• CONSEGNA: Secondo il brano sulla scrittura, in che giorno e su quale giornale Gabriele Romagnoli usa il titolo «Scrivere per scrivere»?

• BRANO:
------------------------------------------------------------------------
Scrivere per scrivere
di Lorena Zerbin
Così Gabriele Romagnoli intitola La prima cosa bella il 17 giugno su Repubblica.
Sostiene che la scrittura rende felici quando è gratuita, disinteressata, non insegue classifiche o mode, non ha interessi economici, non è finalizzata a qualcos’altro, un film, una serie, un contratto.
Qualcosa di sacro, un processo intimo di grande intensità che tocca profondità dentro di noi, che sa essere arte, letteratura. L’arte non ha quindi bisogno di altro, ha valore in sé.
Tutto vero, ma mi arriva anche un po’ di fastidio, non è un discorso un po’ troppo elitario, esclusivo? Si rivolge solo agli artisti, a chi ha un talento, un dono. Beati loro!
------------------------------------------------------------------------
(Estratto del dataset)
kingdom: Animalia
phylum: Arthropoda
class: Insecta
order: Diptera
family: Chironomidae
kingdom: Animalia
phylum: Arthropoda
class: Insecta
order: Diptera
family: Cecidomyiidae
------------------------------------------------------------------------
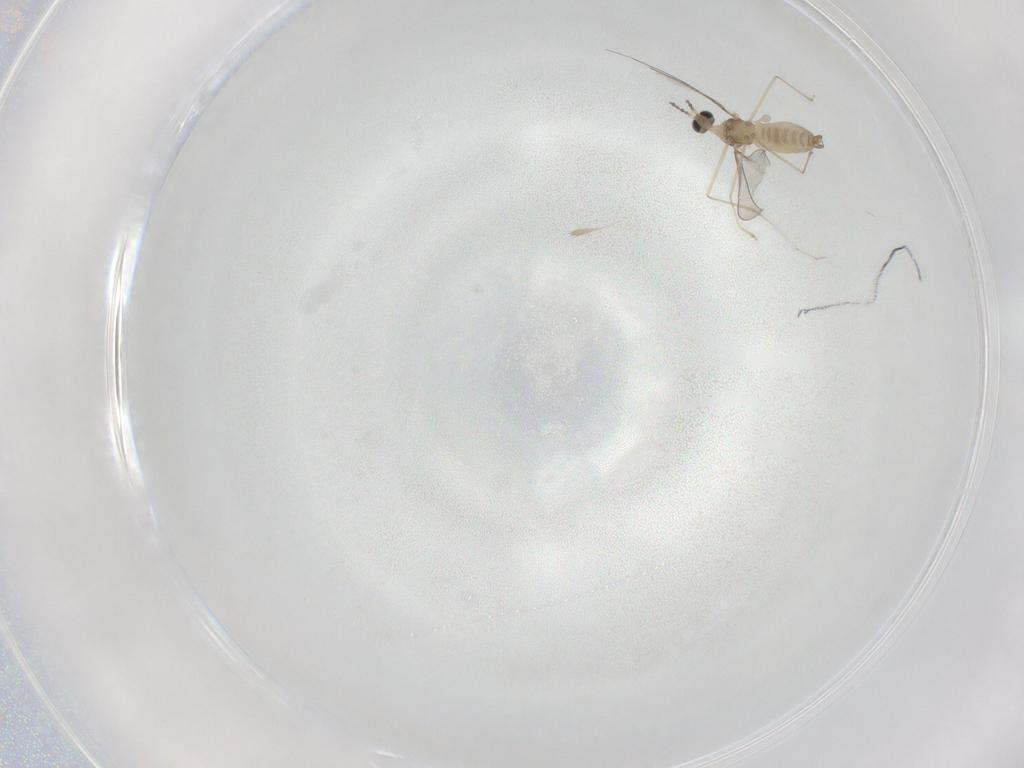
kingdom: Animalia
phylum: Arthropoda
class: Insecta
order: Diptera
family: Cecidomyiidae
------------------------------------------------------------------------
• RISPOSTA: Il 17 giugno, su Repubblica.